Babywearing and language

I have been sent a very funny guest post by www.thingsmydaughtersays.co.uk Be warned it contains some um, well it doesn’t contain some naughty words but it also sort of does. Essentially if you’re very very sensitive to swearing maybe skip this blog post! But my very confusing warning will make sense when you read it!

 

I always thought that babywearing seemed like a good idea, so I made sure I went to the sling library when my daughter was a few months old to see what we could work with. In the end, we fell in love with a Connecta, bought ourselves a beautiful birds of Norway design and use it all the time.

 

There are loads of reasons why I love carrying my daughter, but the main one at the moment is communication. Arwen is 20 months old and is learning a handful of new words every day. As an ex-English teacher, I’m fascinated by her language and have been keeping records of all her words as she learns them. And what I’ve realised recently is that a great way to find out what new words she’s learnt is to pop her in the Connecta and go for a walk.
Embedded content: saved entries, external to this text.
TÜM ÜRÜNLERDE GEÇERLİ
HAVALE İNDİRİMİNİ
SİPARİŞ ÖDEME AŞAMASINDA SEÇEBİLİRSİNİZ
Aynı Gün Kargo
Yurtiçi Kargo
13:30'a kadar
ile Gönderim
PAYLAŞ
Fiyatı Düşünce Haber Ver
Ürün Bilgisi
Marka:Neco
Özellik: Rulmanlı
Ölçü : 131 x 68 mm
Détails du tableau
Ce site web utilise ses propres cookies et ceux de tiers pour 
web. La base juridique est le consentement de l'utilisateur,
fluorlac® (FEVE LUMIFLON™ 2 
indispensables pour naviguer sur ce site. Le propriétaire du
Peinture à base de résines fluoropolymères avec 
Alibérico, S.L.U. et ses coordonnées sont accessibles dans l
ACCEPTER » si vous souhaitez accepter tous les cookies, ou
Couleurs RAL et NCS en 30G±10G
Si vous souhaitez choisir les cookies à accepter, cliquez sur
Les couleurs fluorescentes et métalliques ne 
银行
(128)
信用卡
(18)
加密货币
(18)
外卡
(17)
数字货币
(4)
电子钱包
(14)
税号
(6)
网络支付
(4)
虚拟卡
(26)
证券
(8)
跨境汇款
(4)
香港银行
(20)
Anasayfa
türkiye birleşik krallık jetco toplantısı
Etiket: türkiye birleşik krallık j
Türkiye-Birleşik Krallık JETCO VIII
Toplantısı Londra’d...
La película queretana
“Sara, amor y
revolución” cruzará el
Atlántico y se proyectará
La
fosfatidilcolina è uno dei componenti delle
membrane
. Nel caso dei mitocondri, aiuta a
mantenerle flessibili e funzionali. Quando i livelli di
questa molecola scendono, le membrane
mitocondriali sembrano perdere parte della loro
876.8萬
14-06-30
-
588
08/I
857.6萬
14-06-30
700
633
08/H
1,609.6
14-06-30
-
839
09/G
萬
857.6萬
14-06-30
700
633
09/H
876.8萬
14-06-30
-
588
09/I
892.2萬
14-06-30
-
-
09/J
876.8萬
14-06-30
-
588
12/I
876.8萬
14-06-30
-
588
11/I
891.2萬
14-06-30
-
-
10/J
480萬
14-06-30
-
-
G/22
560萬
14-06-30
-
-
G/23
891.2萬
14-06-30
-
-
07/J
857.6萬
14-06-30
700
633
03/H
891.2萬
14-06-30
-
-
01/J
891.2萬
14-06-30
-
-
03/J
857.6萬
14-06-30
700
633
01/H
The beauty of carrying her is that we can talk the whole time. I found out that she knew the words “bird” and “plane” on the same walk, when one of each flew over us. Had she been in a buggy, I would never have heard her say either.

 

She loves to point out things when we’re out and about now; a recent trip to a farm showed that she knows the word “cockerel”, for example. The first time she saw one, she said its name perfectly. After that, she insisted on referring to it as “cock-cock-cockerel” and laughing away to herself. She may have inherited her parents’ incredibly grown up sense of humour.

 

I love taking her out and listening to her point things out as we’re walking, though the woman whose face she shoved her finger into as she shouted “people!” didn’t seem to enjoy it as much as I did. And I had possibly the most tedious walk ever on Tuesday as it was bin day. So Arwen pointed out bins. Every one we walked past. I’ve never noticed how many bins are on our estate before, but I can tell you now, it’s about a thousand bajillion.

 

The only drawback to it that I can see is that when she gets excited, she tends to shout. And as we all know, there’s nothing in the world more exciting than traffic lights. If I ever develop tinnitus, I’ll know it’s all down to repeated shouts of “go go GGGGOOOOOOOOOO!!!!!!!!!!!!!” when the green man shows his face. (Does the green man have a face? I’ve just googled images of a green man. I’m still not sure of the answer.)
But despite the concern for my future hearing, I love the closeness of carrying Arwen and chatting to her as she discovers the world in all its glory. Especially when she shouts “cock” at the farm.